Researchers from Harvard Medical School have predicted that many more tumor suppressor and oncogenes have a combined effect on the development of disease than originally thought, concluding that cancer is even more complex than imagined.

In a paper published last month in the journal Cell, the team—led by Medical School professor of genetics Stephen J. Elledge—addressed the impact of aneuploidy, an extra or missing chromosome in an individual’s cells, on cancer development.

While aneuploidy is a very common abnormality, most aneuploidies are lethal.
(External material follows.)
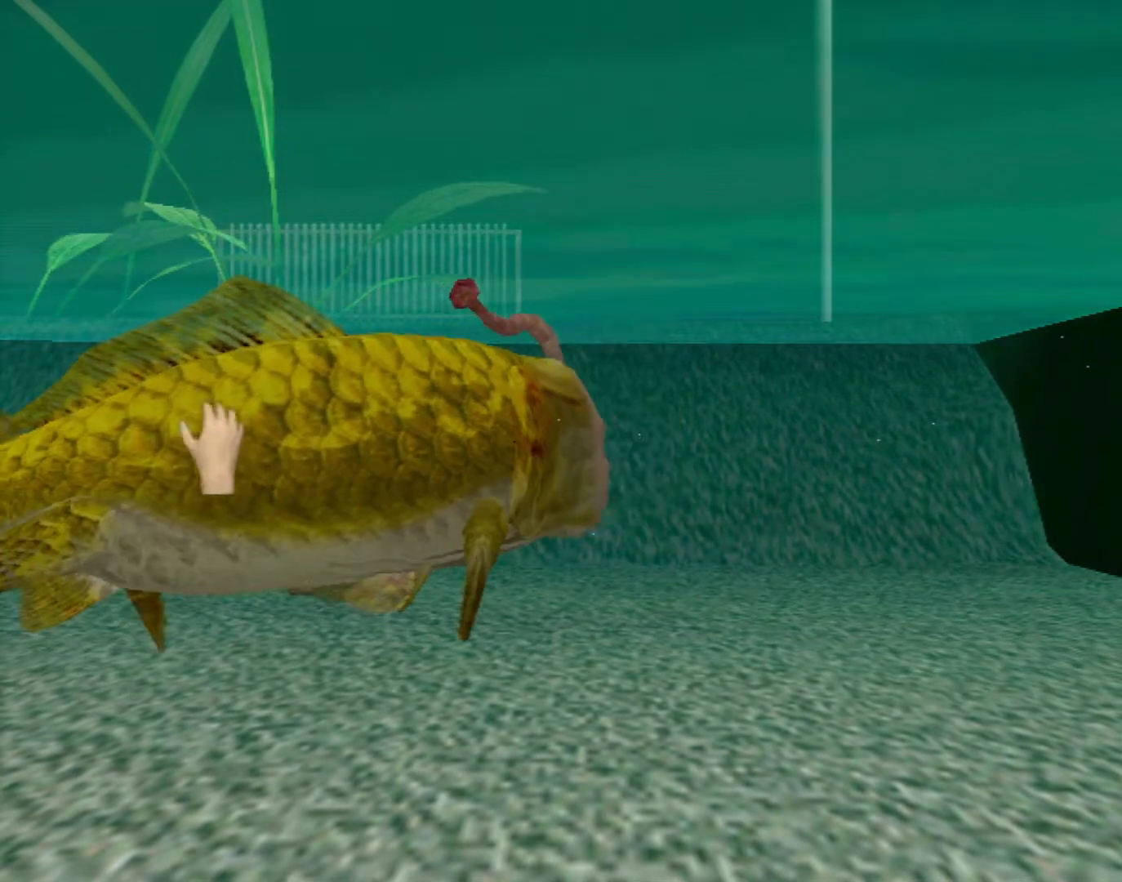
{"buttons": [], "left_stick": "center", "events": [[200, "left_stick", "center"]]}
Aneuploidy has been observed in cancer patients for a while, but Elledge said that “aneuploidy was the elephant in the room.” He explained that the oncogene revolution brought point mutations to the attention of scientists and research has been focused on simpler targets in the last several decades.

Using a computational method that they devised, Elledge’s team analyzed mutations in tumors for tumor suppressor genes and oncogenes to identify mutation patterns that give rise to an oncogenic state.

The paper, titled “Cumulative Haploinsufficiency and Triplosensitivity Drive Aneuploidy Patterns and Shape the Cancer Genome,” reported that many more factors can drive the development of cancer, such as avoiding apoptosis, or programmed cell death, escaping immune response, avoiding differentiation, and sustaining proliferation.

In addition, the researchers found that contribution of weak drivers can sum up to correspond to the effect of a more potent driver.